The seven contemporary artists in part II of the exhibition are as diverse as the works of art from the past with which they exhibit their oeuvres— along side works spanning a timeline of four millennia and from all over the world. Art from European, Asian, African, Oceanic, and New World cultures are represented in this group show. Variety and choices for the viewer and collector abound.

Arlan Huang, painter and glass artist, was born in Bangor, Maine, in 1948 and grew up in San Francisco’s Chinatown. He graduated from Pratt Institute in Brooklyn. The paintings he presents in this show are his latest works dating from 2009. His awards include a grant from the Andy Warhol Foundation for the Visual Arts and recognition from the Department of Cultural Affairs of New York City. Huang’s current project is an ambitious commission at the Laguna Honda Hospital, in California, where thirty blown glass rondels laminated on ten frosted mirror glass panels with four large windows with blown glass forms inside glass blocks will be installed in early March.
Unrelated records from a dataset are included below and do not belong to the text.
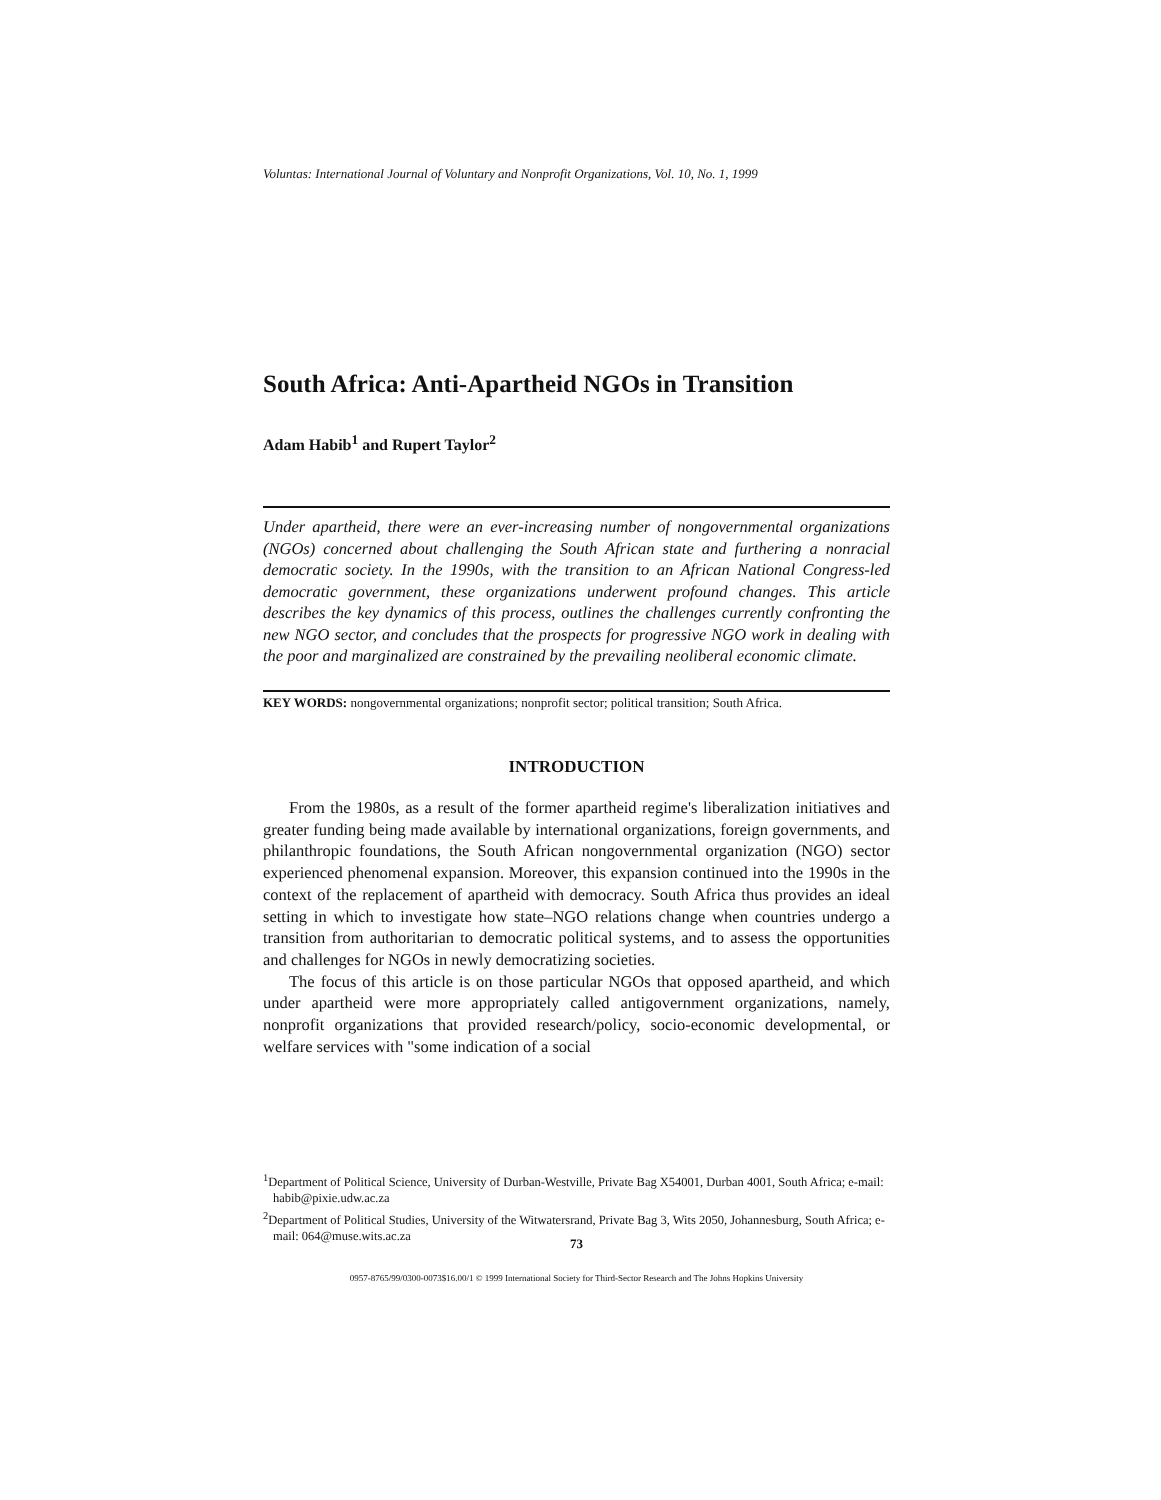Voluntas: International Journal of Voluntary and Nonprofit Organizations, Vol. 10, No. 1, 1999
South Africa: Anti-Apartheid NGOs in Transition
Adam Habib<sup>1</sup> and Rupert Taylor<sup>2</sup>
Under apartheid, there were an ever-increasing number of nongovernmental organizations (NGOs) concerned about challenging the South African state and furthering a nonracial democratic society. In the 1990s, with the transition to an African National Congress-led democratic government, these organizations underwent profound changes. This article describes the key dynamics of this process, outlines the challenges currently confronting the new NGO sector, and concludes that the prospects for progressive NGO work in dealing with the poor and marginalized are constrained by the prevailing neoliberal economic climate.
KEY WORDS: nongovernmental organizations; nonprofit sector; political transition; South Africa.
INTRODUCTION
From the 1980s, as a result of the former apartheid regime's liberalization initiatives and greater funding being made available by international organizations, foreign governments, and philanthropic foundations, the South African nongovernmental organization (NGO) sector experienced phenomenal expansion. Moreover, this expansion continued into the 1990s in the context of the replacement of apartheid with democracy. South Africa thus provides an ideal setting in which to investigate how state–NGO relations change when countries undergo a transition from authoritarian to democratic political systems, and to assess the opportunities and challenges for NGOs in newly democratizing societies.
The focus of this article is on those particular NGOs that opposed apartheid, and which under apartheid were more appropriately called antigovernment organizations, namely, nonprofit organizations that provided research/policy, socio-economic developmental, or welfare services with "some indication of a social
<sup>1</sup> Department of Political Science, University of Durban-Westville, Private Bag X54001, Durban 4001, South Africa; e-mail: habib@pixie.udw.ac.za
<sup>2</sup> Department of Political Studies, University of the Witwatersrand, Private Bag 3, Wits 2050, Johannesburg, South Africa; e-mail: 064@muse.wits.ac.za
73
0957-8765/99/0300-0073$16.00/1 © 1999 International Society for Third-Sector Research and The Johns Hopkins University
Ernest Kafka, a New York photographer, is an enthusiastic collector of art from ancient and medieval times to the present. His photographs of a recent voyage to Syria, Jordan and Egypt appropriately record how people live today surrounded by vestiges of the past, among the ruins of some of the oldest cradles of civilization. The images both record the flow of time and put the viewer in the places and epochs in history when some of the works in the exhibition were created or derived their inspiration.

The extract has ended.